All winter my family will recall the sights and scents of summer as we open jars of home-canned fruits and vegetables. “Putting food by” is much more than just filling the larder for winter consumption. It’s an elixir for the soul. Not only is the food good for us, but one of the best prescriptions available for keeping the winter doldrums at bay is homemade strawberry jam on warm toast.

I Learned from my Mother and Grandmothers

Preserving from the garden fulfills my need for a connection with my past. My mother taught me to put food by, and always used everything from the garden. After canning tomatoes, green beans and squash, the leftover vegetables went into chow chow or green tomato piccalilli. Fresh apples and pears went into the root cellar while the overripe fruits were made into musky butters or tangy chutneys. I have many of my mother’s canning jars and they are used over and over again, occasionally finding their way to someone else’s home in the form of a holiday gift.

Canning Kitchen

Our kitchen is now a canning kitchen, with the canner taking a position of prominence on the counter, surrounded by canning lids, freezer bags and various utensils for lifting, tightening, pouring and straining. We put up tomatoes, green beans, beets, pickles, hot peppers, relishes, pear and herb vinegars. I’ll make pickles out of just about anything, some of which have become favorites while others end up on the compost pile the following spring.

Neighborhood Gardens

As I made my evening stroll of the neighborhood the other night, I took a different route than usual and came upon a magnificent garden nestled in an empty lot between two houses. It was divided into six plots, each bursting with cabbages, tomatoes, cucumbers, pole beans, beets, carrots and Swiss chard. This community garden was obviously producing plenty of vegetables for preserving. I trust that those gardeners are gaining the same pleasure from their harvest as I am from mine, and I’ll bet that they will all have cupboards full of summer’s bounty as they roll into a frigid winter.

Even though fall is approaching and bringing with it the bittersweet feeling of losing our long days and warm temperatures, the smells of ripe fruit and vegetables and the bright jars of pear butter, tomato sauce, tarragon vinegar and green tomato pickles make this a luscious time of year.

Cooking for one or two

I just spent the last six days eating squash casserole. Now I love squash casserole and when the pattypans were calling my name at the market this week, I succumbed. I love them prepared just about any way, but decided I hadn’t had my favorite squash casserole in a long time.

So, I pulled out my grandmother’s recipe and proceeded to steam 6 cups squash, saute a whole onion, and mix everything together with three eggs and a cup of shredded cheddar. Topped it with panko breakcrumbs and baked it. It was absolutely heavenly. But it was enough for four to six people.
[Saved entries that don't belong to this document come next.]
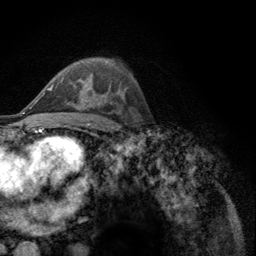
Breast MRI (dynamic contrast-enhanced), one axial slice. Position 75 of 134 along the scan axis. Cropped to one breast. Dynamic contrast-enhanced series, time point 2 of 6 at this slice position (early post-contrast). 3 T. TE 2.8 ms, TR 7.8 ms. 256 × 256 image matrix, field of view 170 × 170 mm. Female patient.
Outlined on this slice (semi-automatically segmented with operator editing):
- enhancing-tissue mask used for the functional tumour volume (all voxels passing the contrast-enhancement thresholds inside the analysis volume; usually the tumour): bounding box [x1, y1, x2, y2] px = [52, 80, 88, 102]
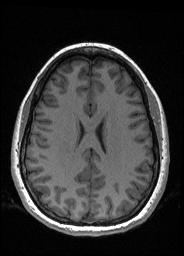
Pre-operative brain MRI before brain-tumour surgery, one axial slice; slice 73 of 176 in the series (ordered by position); T1-weighted post-contrast; 1 mm slice thickness; 184 × 256 image matrix, field of view 180 × 250 mm. From the clinical record (not read from this slice): histopathology: Oligodendroglioma; WHO grade: 2; IDH mutation: yes.
Annotated regions visible in this slice (expert manual segmentation):
- tumour: bounding box (x1, y1, x2, y2) in pixels: (100, 113, 106, 120)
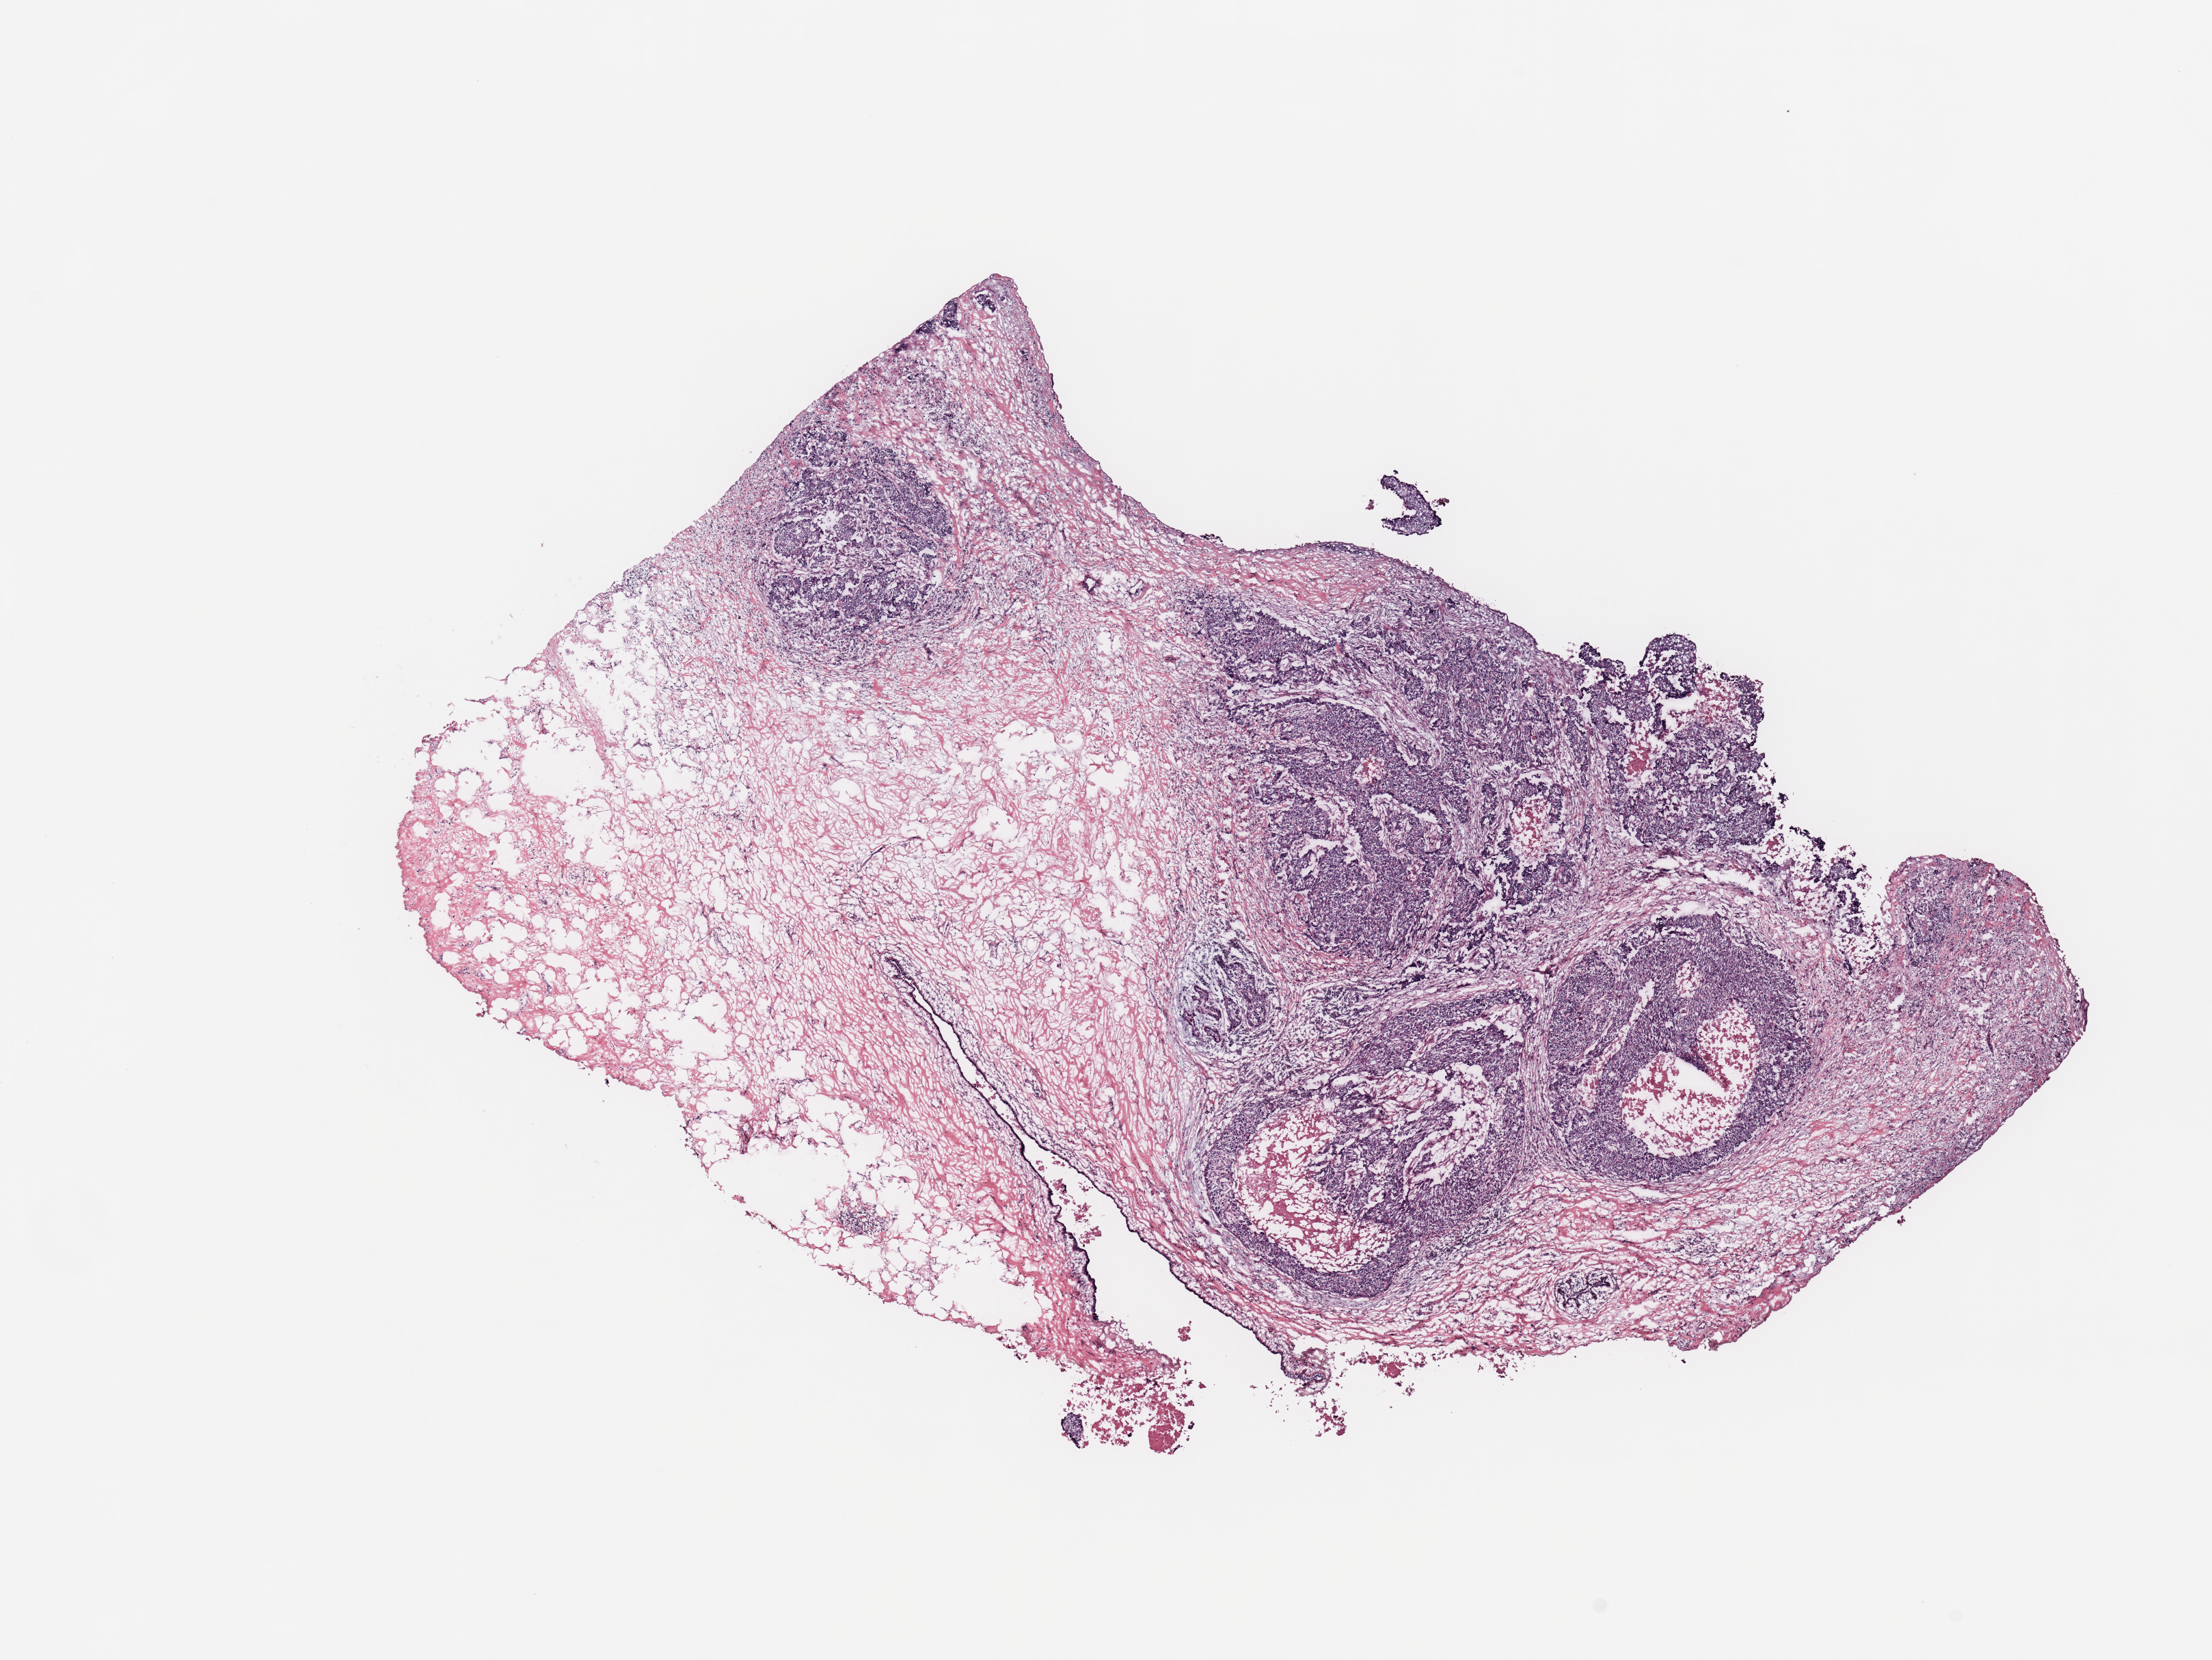
Digitized H&E tissue section (whole slide), low-resolution overview of the scanned area, about 12.8 x 9.6 mm (acquisition: 20x scan). Breast, tissue type not recorded.
Patient diagnosis (cohort enrolment): breast cancer (breast).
Don’t get me wrong. I love leftovers (I get teased for eating last night’s dinner leftovers for breakfast), but there needs to be a limit. It didn’t even occur to me to reduce the amounts in the recipe. I could have easily cut this recipe down to feed two people.
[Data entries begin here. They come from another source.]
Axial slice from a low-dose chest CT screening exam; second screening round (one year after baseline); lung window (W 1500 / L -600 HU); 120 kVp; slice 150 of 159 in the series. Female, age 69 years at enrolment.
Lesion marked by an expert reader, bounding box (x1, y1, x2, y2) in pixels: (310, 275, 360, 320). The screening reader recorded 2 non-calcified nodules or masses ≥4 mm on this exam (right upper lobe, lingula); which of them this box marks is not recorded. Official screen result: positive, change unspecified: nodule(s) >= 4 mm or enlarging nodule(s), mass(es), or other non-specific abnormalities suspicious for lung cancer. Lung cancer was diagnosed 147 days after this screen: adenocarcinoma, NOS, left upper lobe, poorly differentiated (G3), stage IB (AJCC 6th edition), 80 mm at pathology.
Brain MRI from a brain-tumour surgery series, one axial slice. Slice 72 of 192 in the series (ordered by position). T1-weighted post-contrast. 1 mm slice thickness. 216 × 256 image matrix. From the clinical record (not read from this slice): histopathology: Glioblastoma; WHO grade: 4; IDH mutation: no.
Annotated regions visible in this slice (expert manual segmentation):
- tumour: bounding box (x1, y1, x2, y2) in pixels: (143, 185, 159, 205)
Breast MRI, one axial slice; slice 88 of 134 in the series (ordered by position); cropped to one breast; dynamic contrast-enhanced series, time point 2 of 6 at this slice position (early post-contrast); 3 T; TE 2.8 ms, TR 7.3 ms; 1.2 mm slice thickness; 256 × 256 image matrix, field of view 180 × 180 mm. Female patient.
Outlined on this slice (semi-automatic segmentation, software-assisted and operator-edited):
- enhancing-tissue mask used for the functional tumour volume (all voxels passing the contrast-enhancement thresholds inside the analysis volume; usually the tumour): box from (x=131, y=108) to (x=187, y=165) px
I happen to have a lovely husband who eats my cooking readily (but not squash casserole). He and I cook together and often enjoy leftovers together. But sometimes, we just make too much food and I have to give some of it away. I don’t mind doing that, but I have to be careful not to sell it as “leftovers”. That kind of puts people off. So, I try to let people know that I simply made too much and am sharing with them.
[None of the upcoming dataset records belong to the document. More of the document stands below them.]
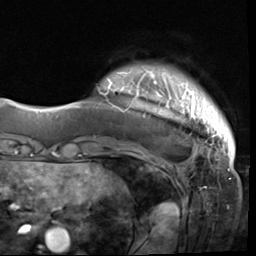
Breast MRI (dynamic contrast-enhanced), one axial slice; cropped to one breast; dynamic contrast-enhanced series, time point 2 of 9 at this slice position (early post-contrast); 3 T; TE 1.5 ms, TR 4.7 ms; 256 × 256 image matrix. Female patient.
Annotated regions visible in this slice (semi-automatic segmentation, software-assisted and operator-edited):
- enhancing-tissue mask used for the functional tumour volume (all voxels passing the contrast-enhancement thresholds inside the analysis volume; usually the tumour): bounding box [x1, y1, x2, y2] px = [99, 66, 231, 133]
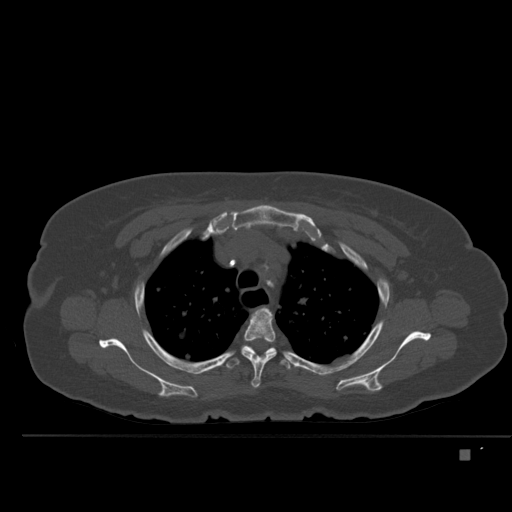
CT including the spine, one axial slice; position 376 of 477 along the scan axis; bone window (W 1800 / L 400 HU); 1.5 mm slice thickness; 512 × 512 image matrix, field of view 422 × 422 mm. Female patient, age 74 years. From the clinical record (not read from this slice): primary cancer: colon.
Structures marked on this image (semi-automatically segmented with operator editing):
- T3 vertebra: bounding box [x1, y1, x2, y2] px = [241, 308, 277, 388]
- T4 vertebra: [225, 345, 292, 370]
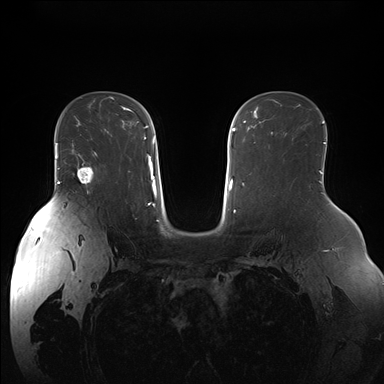
Breast MRI (dynamic contrast-enhanced), one axial slice. Slice 108 of 176 in the series (ordered by position). Dynamic contrast-enhanced series, time point 2 of 7 at this slice position (early post-contrast). 1.5 T. TE 1.5 ms, TR 4.1 ms. 1.1 mm slice thickness. 384 × 384 image matrix, field of view 380 × 380 mm. Female patient.
Annotated regions visible in this slice (semi-automatic segmentation, software-assisted and operator-edited):
- enhancing-tissue mask used for the functional tumour volume (all voxels passing the contrast-enhancement thresholds inside the analysis volume; usually the tumour): bounding box [x1, y1, x2, y2] px = [72, 152, 97, 185]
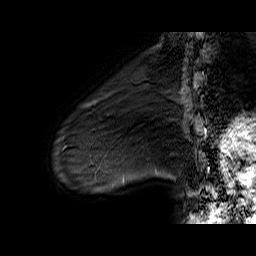
Breast MRI (dynamic contrast-enhanced), one sagittal slice; slice 11 of 60 in the series (ordered by position); dynamic contrast-enhanced series, time point 2 of 6 at this slice position (early post-contrast); 1.5 T; TE 6.5 ms, TR 32.9 ms; 256 × 256 image matrix, field of view 200 × 200 mm. Female patient. From the clinical record (not read from this slice): setting: breast cancer imaged before/during neoadjuvant chemotherapy; receptor status: HER2-positive.
Outlined on this slice (semi-automatic segmentation, software-assisted and operator-edited):
- analysis volume of interest (the breast-tissue region the enhancement analysis was run in; not a lesion): bounding box <72,88,133,137> (left, top, right, bottom; pixels)
- tumour enhancement mask (voxels above the 100 % enhancement threshold inside the analysis volume of interest): <82,92,112,108>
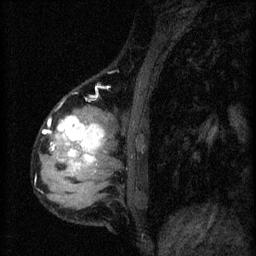
Breast MRI (dynamic contrast-enhanced), one sagittal slice. Slice 15 of 60 in the series (ordered by position). 3 images stored at this slice position (order not interpretable as contrast timing). 1.5 T. TE 4.2 ms, TR 8.2 ms. 2 mm slice thickness. 256 × 256 image matrix, field of view 180 × 180 mm. Female patient, age 37 years.
Outlined on this slice (semi-automatically segmented with operator editing):
- analysis volume of interest (the breast-tissue region the enhancement analysis was run in; not a lesion): box from (x=44, y=102) to (x=119, y=197) px
- tumour enhancement mask (voxels above the 70 % enhancement threshold inside the analysis volume of interest): (x=48, y=116)–(x=106, y=169)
One of my projects this winter when I’m housebound is to take all my favorite recipes and convert them for two people. I can do this when I’m actually doing the cooking, but sometimes (see squash casserole above) I get so enthusiastic about the actual cooking that I forget to reduce amounts.

This isn’t a problem when I’m just cooking from my head because I naturally lean toward cooking just enough for two of us. But I do use recipes and this can be a problem (see squash casserole above).

To end the story, after several days of leftover baked squash, I couldn’t face one more day of it. So my dog reaped the benefits of squash and cheese. She loves it when I make too much food.